**WORK INSTRUCTION**.
Pick out and copy every line in the data below that contains the word "procès". Letter case counts.

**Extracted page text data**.

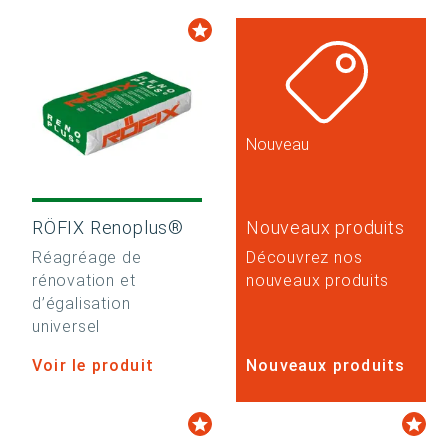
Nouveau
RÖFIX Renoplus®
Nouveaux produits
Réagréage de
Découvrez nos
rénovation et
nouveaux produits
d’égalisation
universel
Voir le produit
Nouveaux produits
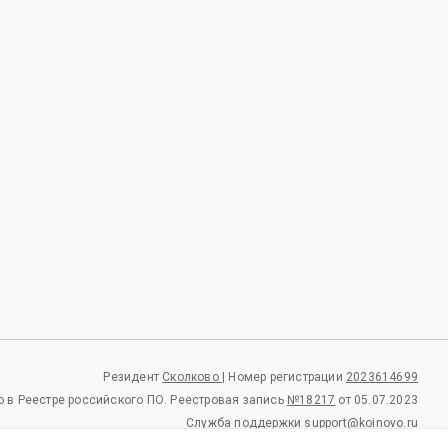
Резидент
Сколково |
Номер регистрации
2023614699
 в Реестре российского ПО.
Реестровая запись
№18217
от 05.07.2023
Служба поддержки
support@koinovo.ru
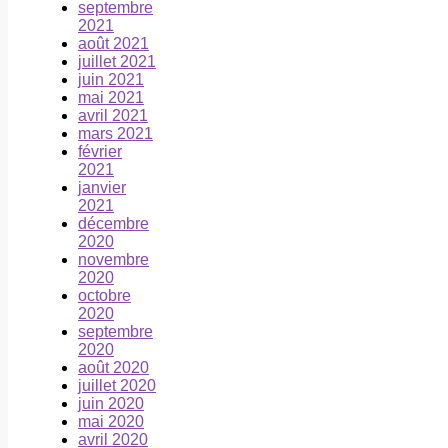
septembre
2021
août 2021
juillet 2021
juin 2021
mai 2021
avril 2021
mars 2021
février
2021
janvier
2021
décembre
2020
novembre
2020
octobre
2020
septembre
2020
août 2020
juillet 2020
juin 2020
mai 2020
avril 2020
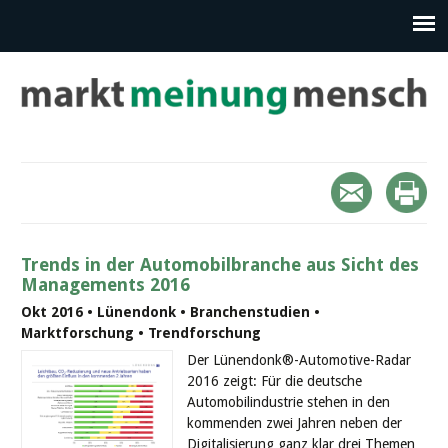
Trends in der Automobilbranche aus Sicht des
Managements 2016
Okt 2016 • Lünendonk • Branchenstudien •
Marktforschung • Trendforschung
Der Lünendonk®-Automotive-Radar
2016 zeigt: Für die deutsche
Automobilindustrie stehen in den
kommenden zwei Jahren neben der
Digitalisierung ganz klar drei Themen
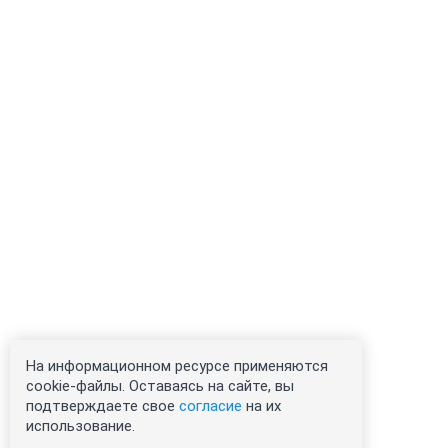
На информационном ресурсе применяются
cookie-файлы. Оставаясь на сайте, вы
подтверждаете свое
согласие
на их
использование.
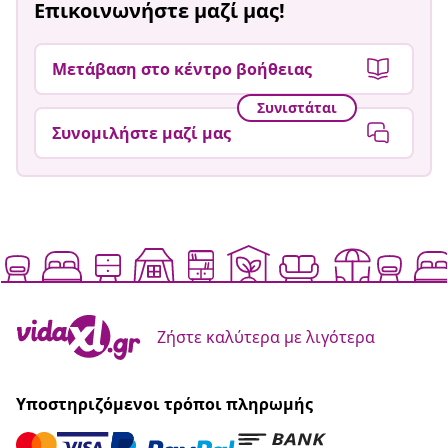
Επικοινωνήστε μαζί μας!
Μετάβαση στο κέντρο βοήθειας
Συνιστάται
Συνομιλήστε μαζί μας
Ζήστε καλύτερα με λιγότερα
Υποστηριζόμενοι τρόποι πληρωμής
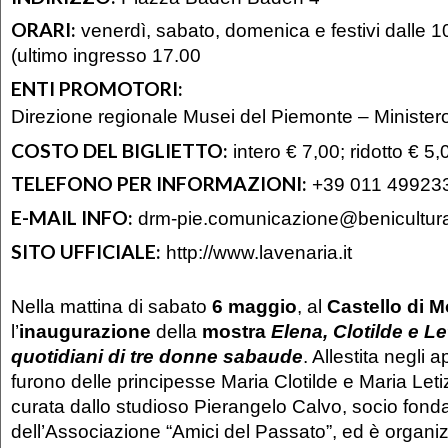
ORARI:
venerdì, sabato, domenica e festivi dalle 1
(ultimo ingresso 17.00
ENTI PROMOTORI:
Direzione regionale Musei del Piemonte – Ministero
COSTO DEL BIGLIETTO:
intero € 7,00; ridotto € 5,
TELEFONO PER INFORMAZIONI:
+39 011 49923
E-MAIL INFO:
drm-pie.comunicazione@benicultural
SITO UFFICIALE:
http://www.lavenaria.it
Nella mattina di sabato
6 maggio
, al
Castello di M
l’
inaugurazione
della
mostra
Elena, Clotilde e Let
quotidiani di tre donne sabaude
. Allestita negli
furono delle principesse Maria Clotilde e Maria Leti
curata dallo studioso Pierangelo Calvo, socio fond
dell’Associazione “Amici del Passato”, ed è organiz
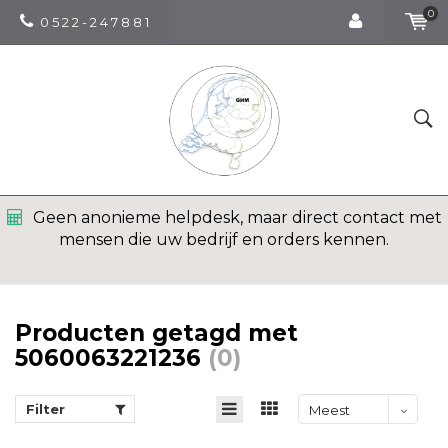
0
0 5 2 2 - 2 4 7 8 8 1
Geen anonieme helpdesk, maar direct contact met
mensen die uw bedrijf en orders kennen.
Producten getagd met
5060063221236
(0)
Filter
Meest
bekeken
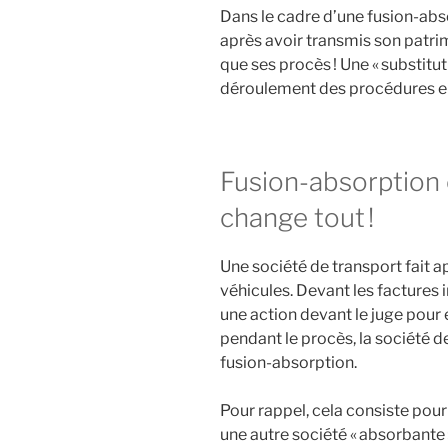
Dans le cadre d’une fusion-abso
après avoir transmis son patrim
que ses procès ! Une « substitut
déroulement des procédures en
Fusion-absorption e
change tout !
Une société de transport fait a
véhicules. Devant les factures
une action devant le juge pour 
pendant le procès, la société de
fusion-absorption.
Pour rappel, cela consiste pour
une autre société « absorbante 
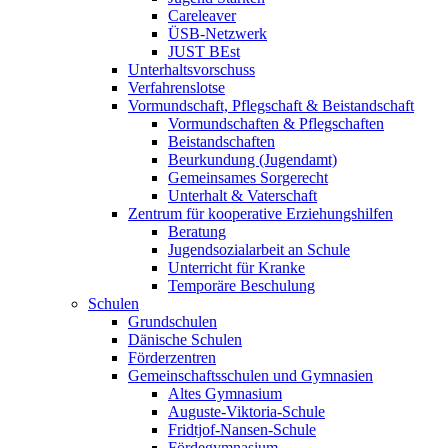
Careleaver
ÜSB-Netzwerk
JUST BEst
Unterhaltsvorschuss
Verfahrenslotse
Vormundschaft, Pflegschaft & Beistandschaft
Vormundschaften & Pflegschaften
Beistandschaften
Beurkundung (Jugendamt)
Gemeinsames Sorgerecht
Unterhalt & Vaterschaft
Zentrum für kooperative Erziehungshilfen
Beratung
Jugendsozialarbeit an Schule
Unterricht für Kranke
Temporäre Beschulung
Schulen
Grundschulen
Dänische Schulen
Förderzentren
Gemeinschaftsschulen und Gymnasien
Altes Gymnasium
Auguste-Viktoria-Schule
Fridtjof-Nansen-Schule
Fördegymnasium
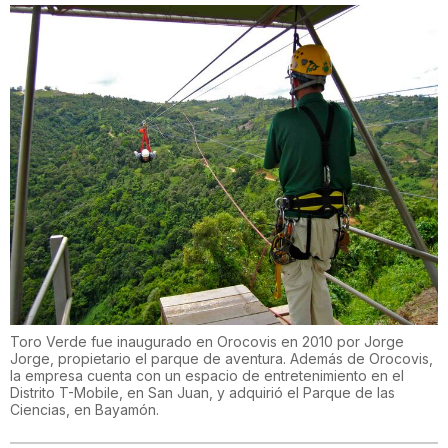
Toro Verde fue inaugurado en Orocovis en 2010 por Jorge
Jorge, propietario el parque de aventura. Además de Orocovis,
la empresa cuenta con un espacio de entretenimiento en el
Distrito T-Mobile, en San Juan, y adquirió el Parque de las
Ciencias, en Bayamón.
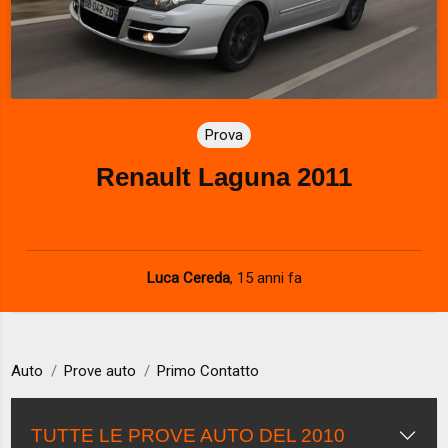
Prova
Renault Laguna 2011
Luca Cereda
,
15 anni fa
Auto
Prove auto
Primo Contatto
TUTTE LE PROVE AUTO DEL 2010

**ANSWER BOX**.
que ses procès ! Une « substitut
pendant le procès, la société de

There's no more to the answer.